Linking subtropical evaporation and extreme precipitation over East-Antarctica: a case study — Australian Meteorological and Oceanographic Society

Linking subtropical evaporation and extreme precipitation over East-Antarctica: a case study (#154)

Annick Terpstra 1 , Irina Gorodetskaya 2 , Harald Sodemann 1
  1. Geophysical Institute and Bjerknes Center for Climate Research, University of Bergen, Norway
  2. Center for Environment and Marine Studies, University of Aveiro, Portugal

During the last decade Antarctic ice sheet accumulation patterns exhibited large regional differences. While the total ice-sheet mass of Antarctica declined, East Antarctica experienced increases in ice mass. During 2009 and 2011, this increase was caused by only a handful of intense precipitation events. In this study, we investigate such an episodic accumulation event, thereby exploring linkages between oceanic evaporation in subtropical regions and Antarctic ice-sheet accumulation.

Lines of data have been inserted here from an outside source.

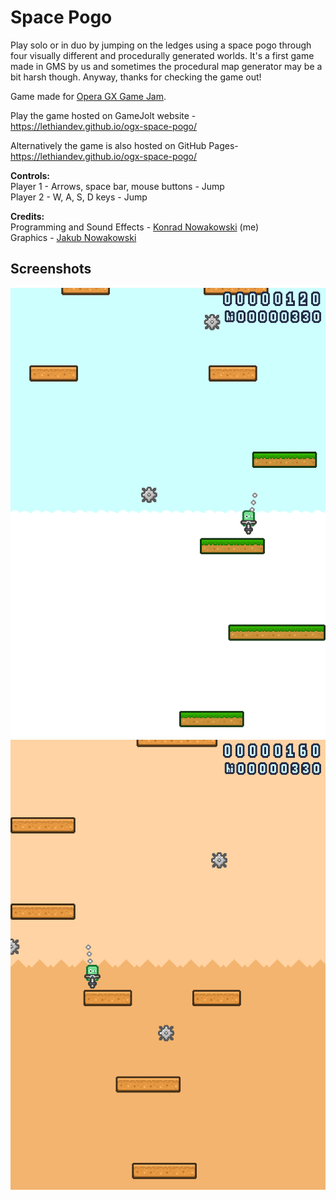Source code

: # Space Pogo

Play solo or in duo by jumping on the ledges using a space pogo through four visually different and procedurally generated worlds. It's a first game made in GMS by us and sometimes the procedural map generator may be a bit harsh though. Anyway, thanks for checking the game out!

Game made for [Opera GX Game Jam](https://gamejolt.com/c/gamemaker/ogxgj).

Play the game hosted on GameJolt website -
<br>https://lethiandev.github.io/ogx-space-pogo/

Alternatively the game is also hosted on GitHub Pages-
<br>https://lethiandev.github.io/ogx-space-pogo/

**Controls:**
<br>Player 1 - Arrows, space bar, mouse buttons - Jump
<br>Player 2 - W, A, S, D keys - Jump

**Credits:**
<br>Programming and Sound Effects - [Konrad Nowakowski](https://github.com/lethiandev) (me)
<br>Graphics - [Jakub Nowakowski](https://github.com/JudynGraff)

## Screenshots
![Screenshot 1](media/screenshot-1.png)
![Screenshot 2](media/screenshot-2.png)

We use both Eulerian and Lagrangian analysis to demonstrate that the moisture transport was facilitated by several cyclones of different scales. Long-range moisture transport towards East-Antarctica occurred in a coherent air-stream. This moist-conveyor belt was initially embedded in the warm-sector of a synoptic scale cyclone, with slantwise, isentropic ascent contributing to the poleward moisture transport. As this synoptic cyclone decays, a rapidly developing secondary cyclone assists the moisture transport by providing strong moisture-flux-convergence. Oceanic evaporation along the filamentary structured, anomalous moisture transport area was virtually absent, in addition the atmosphere was cooled by surface sensible heat fluxes. Both effects contributed to the decoupling of the moist-conveyor-belt from the underlying ocean. Lagrangian trajectory-analysis of the moisture transport corroborate these findings, in addition it enabled identification of the moisture source region for extreme precipitation over East Antarctica. The moisture-source region was located around 40S and exhibited anomalously high sea-surface temperatures.